Abstract:
With the advent of technology, the adoption of Artificial Intelligence (AI) and Machine
Learning (ML) based decision systems into daily human life has significantly increased.
Recent studies have exposed the prejudiced outlook (biasness) in the ML outcomes towards
individuals and groups of individuals characterized through protected attributes such as
race and gender. These decisions have a direct and long-lasting impact on the humans
involved. Fairness has gained considerable attention from the research community when
data labels are available for prediction modelling, i.e., supervised learning. However, in
real-life scenarios, data may lack labels and providing manual labels will require proper
incentivization or expertise. Consequently, researchers have started exploring fairness
issues in unsupervised learning, which forms the focus of this thesis. In particular, the
primary focus of this thesis is to address both theoretical underpinnings and practical
implications of fair algorithms for unsupervised learning in the context of clustering and
recommender systems. The contributions of the thesis include:
1. Group Fair Notions and Algorithms in Offline Clustering: The thesis
first theoretically establishes relationships between different existing discrete group
fairness notions and then proposes a generalized notion of group fairness for
multivalued group values.
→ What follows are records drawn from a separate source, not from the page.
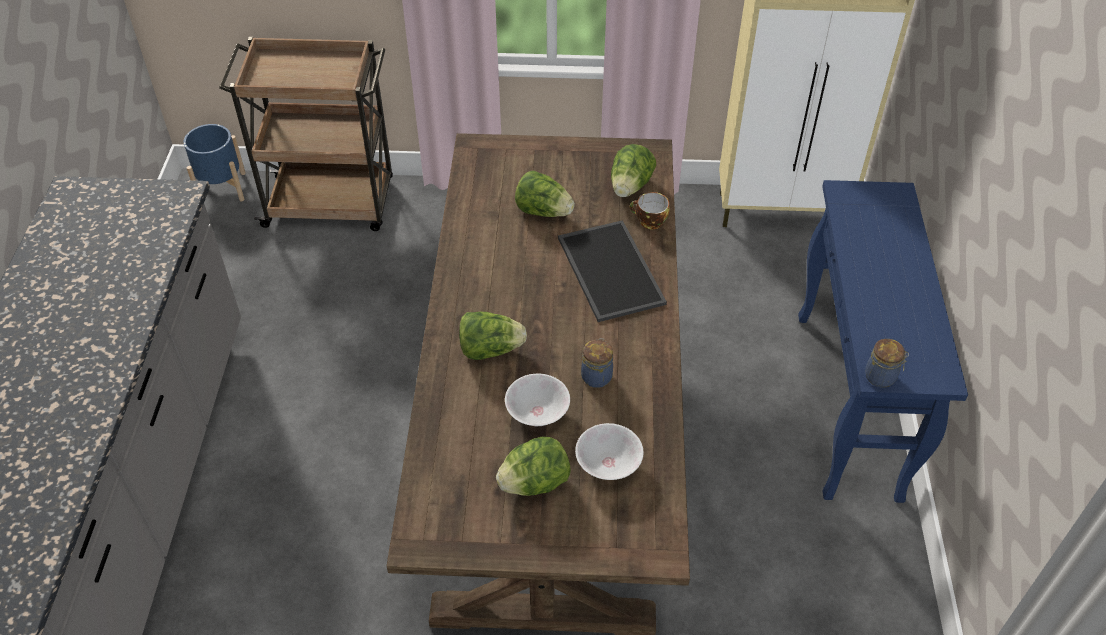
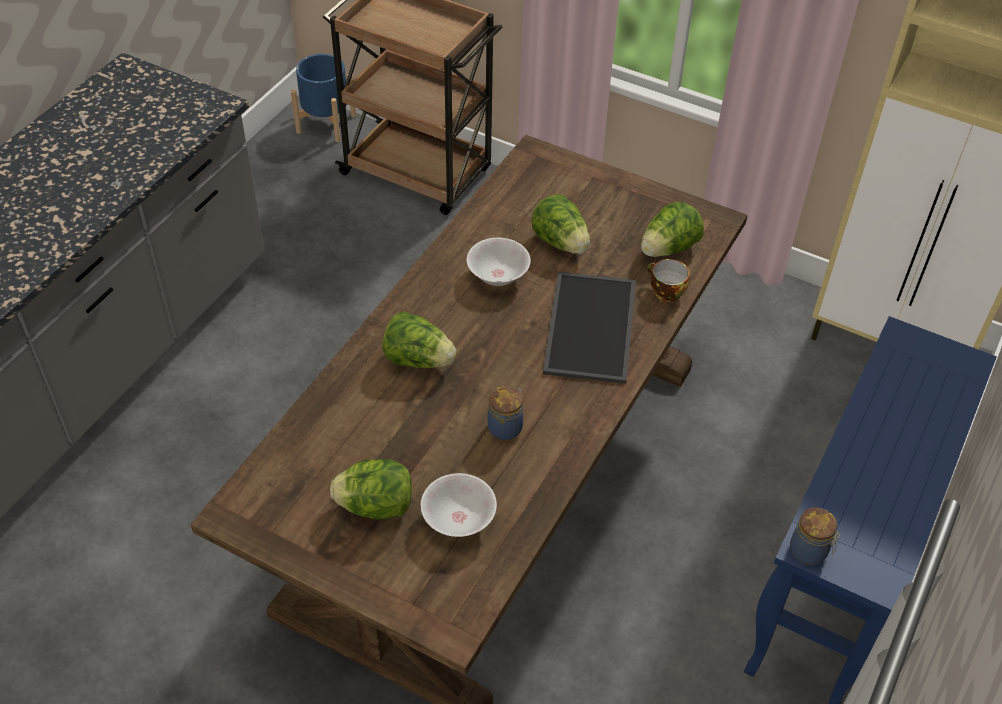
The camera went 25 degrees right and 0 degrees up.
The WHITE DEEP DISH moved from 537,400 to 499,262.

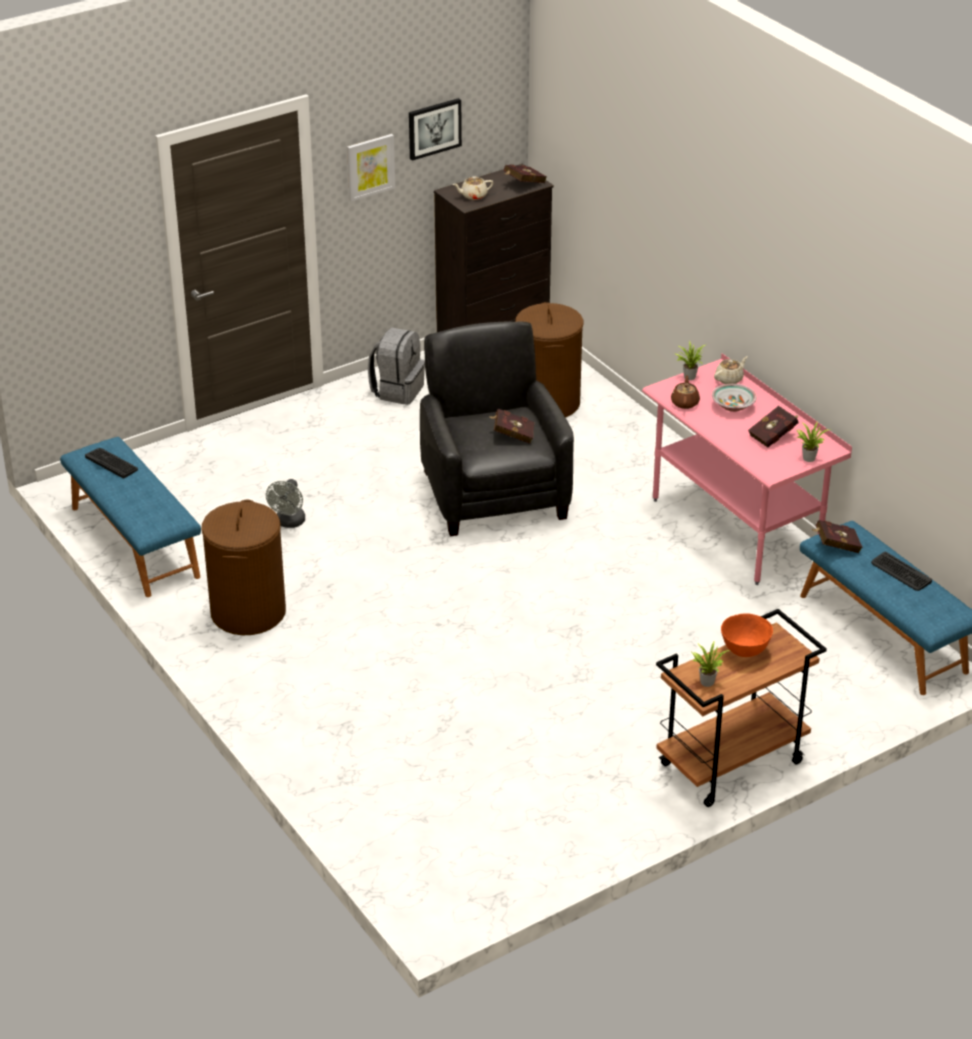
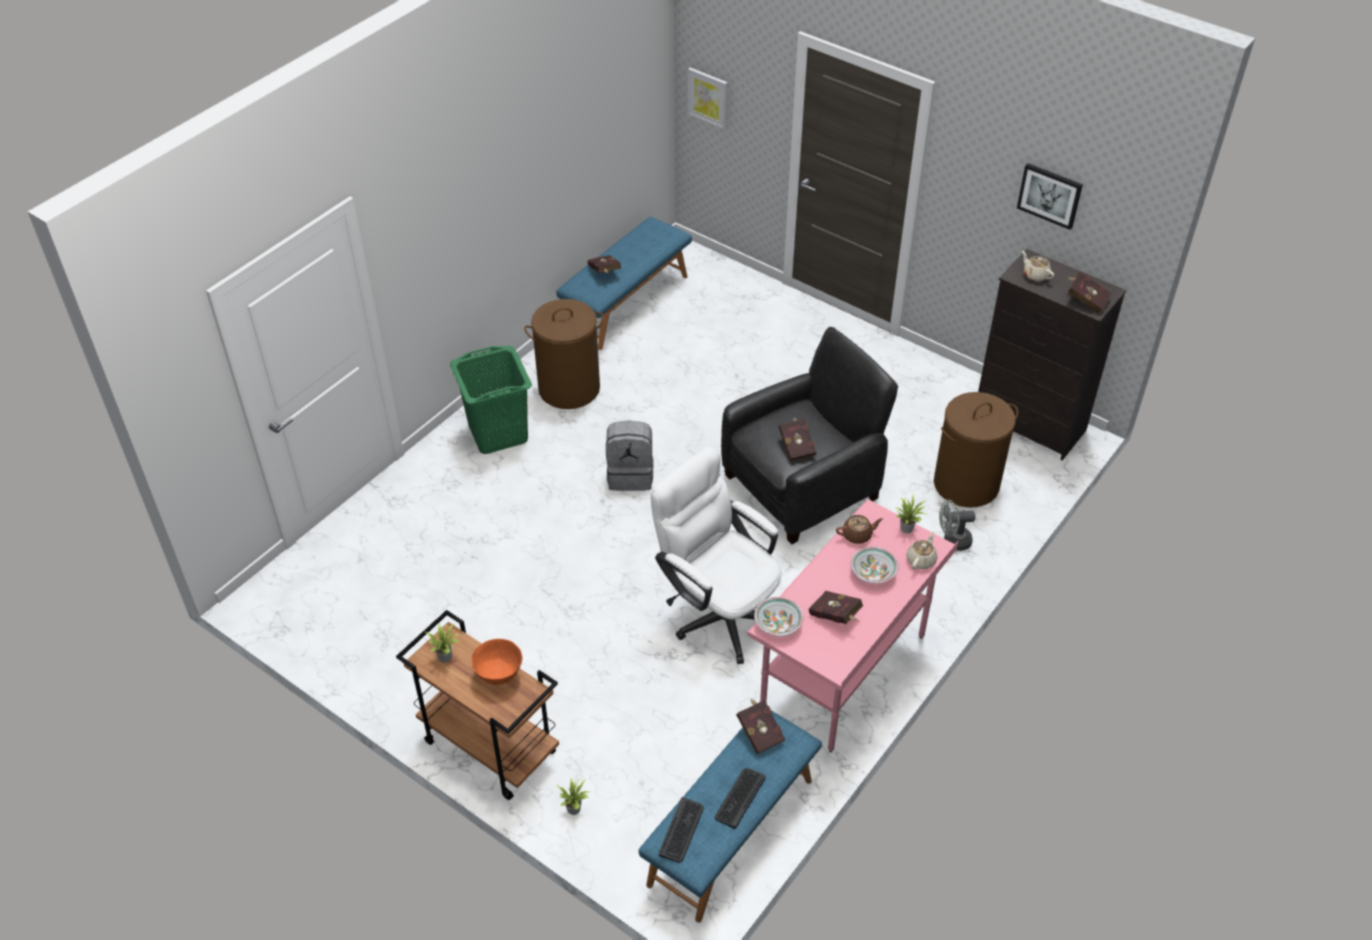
The camera went 70 degrees right and 10 degrees up.
The WALL ART moved from 371,168 to 708,98.
The GREYISH RUCKSACK moved from 396,366 to 629,456.
The SAND-COLOURED POT FOR TEA at 731,370 turned 90 degrees counterclockwise.
The POTTED PLANT moved from 814,441 to 573,796.
The PC KEYBOARD moved from 111,463 to 681,830.
The GREYISH ELECTRIC FAN moved from 285,503 to 957,525.
The REDDISH BOOK at 604,264 appeared.
The GREEN HAMPER at 491,400 appeared.
The WHITE DESK CHAIR at 716,555 appeared.
The DEEP DISH at 779,616 appeared.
We propose two simple and efficient round-robin-based
algorithms for satisfying group fairness guarantees. We next prove that the proposed
algorithm achieves a two-approximate solution to optimal clustering and show that
the bounds are tight. The efficacy of the proposed algorithms is also shown via
extensive simulations.
2. Nash Social Welfare for Facility Location: To investigate the problem of
satisfying multiple fairness levels simultaneously, the thesis extends the fair clustering
problem to the facility location problem. The thesis proposes the first-of-its-kind
application of modelling Nash Social Welfare for facility location to target multiple
fairness while focusing on minimizing the distance between individuals. The
proposed polynomial time algorithm works for any h-dimensional metric space and
allows facilities to be opened at a specified set of locations rather than solely at the
individuals’ own locations, as in most previous literature. The proposed algorithm
provides a solution that satisfies group fairness constraints and achieves a good
approximation for individual fairness. The proposed method undergoes real-world
testing on the United States (US). census dataset, with road maps providing the
actual car road distances between individuals and facilities.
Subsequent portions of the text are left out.